Can you arrange the lines of the extracted page text data below as a numbered list, starting at the very first line and ending at the line that contains "analizar el tráfico.", with both ends included? Skip any blank lines and leave the pictures out.

SOURCE DATA below:

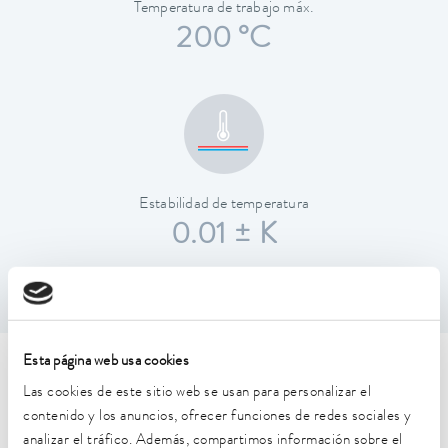
Temperatura de trabajo máx.
200 °C
Estabilidad de temperatura
0.01 ± K
Esta página web usa cookies
Características técnicas (según
Las cookies de este sitio web se usan para personalizar el
DIN 12876)
contenido y los anuncios, ofrecer funciones de redes sociales y
analizar el tráfico. Además, compartimos información sobre el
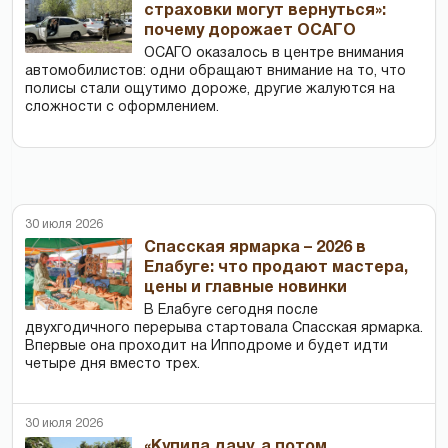
страховки могут вернуться»:
почему дорожает ОСАГО
ОСАГО оказалось в центре внимания
автомобилистов: одни обращают внимание на то, что
полисы стали ощутимо дороже, другие жалуются на
сложности с оформлением.
30 июля 2026
Спасская ярмарка – 2026 в
Елабуге: что продают мастера,
цены и главные новинки
В Елабуге сегодня после
двухгодичного перерыва стартовала Спасская ярмарка.
Впервые она проходит на Ипподроме и будет идти
четыре дня вместо трех.
30 июля 2026
«Купила дачу, а потом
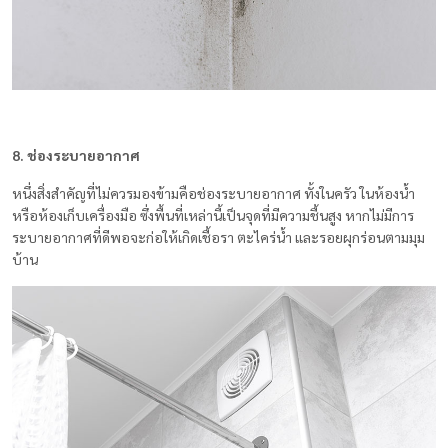
8. ช่องระบายอากาศ
หนึ่งสิ่งสำคัญที่ไม่ควรมองข้ามคือช่องระบายอากาศ ทั้งในครัว ในห้องน้ำ
หรือห้องเก็บเครื่องมือ ซึ่งพื้นที่เหล่านี้เป็นจุดที่มีความชื้นสูง หากไม่มีการ
ระบายอากาศที่ดีพอจะก่อให้เกิดเชื้อรา ตะไคร่น้ำ และรอยผุกร่อนตามมุม
บ้าน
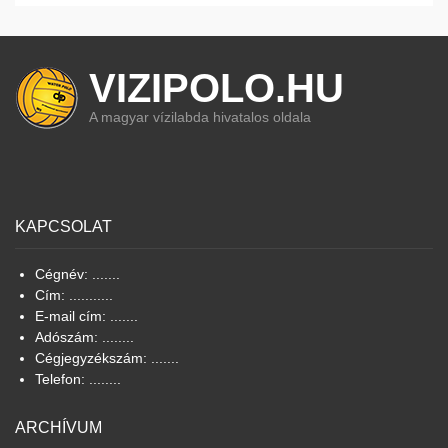
VIZIPOLO.HU
A magyar vízilabda hivatalos oldala
KAPCSOLAT
Cégnév: .......
Cím: ...........
E-mail cím: .......
Adószám: ........
Cégjegyzékszám: .......
Telefon: ........
ARCHÍVUM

End of SOURCE DATA.

_REPLY TO THE TASK:_
1. Temperatura de trabajo máx.
2. 200 °C
3. Estabilidad de temperatura
4. 0.01 ± K
5. Esta página web usa cookies
6. Características técnicas (según
7. Las cookies de este sitio web se usan para personalizar el
8. DIN 12876)
9. contenido y los anuncios, ofrecer funciones de redes sociales y
10. analizar el tráfico. Además, compartimos información sobre el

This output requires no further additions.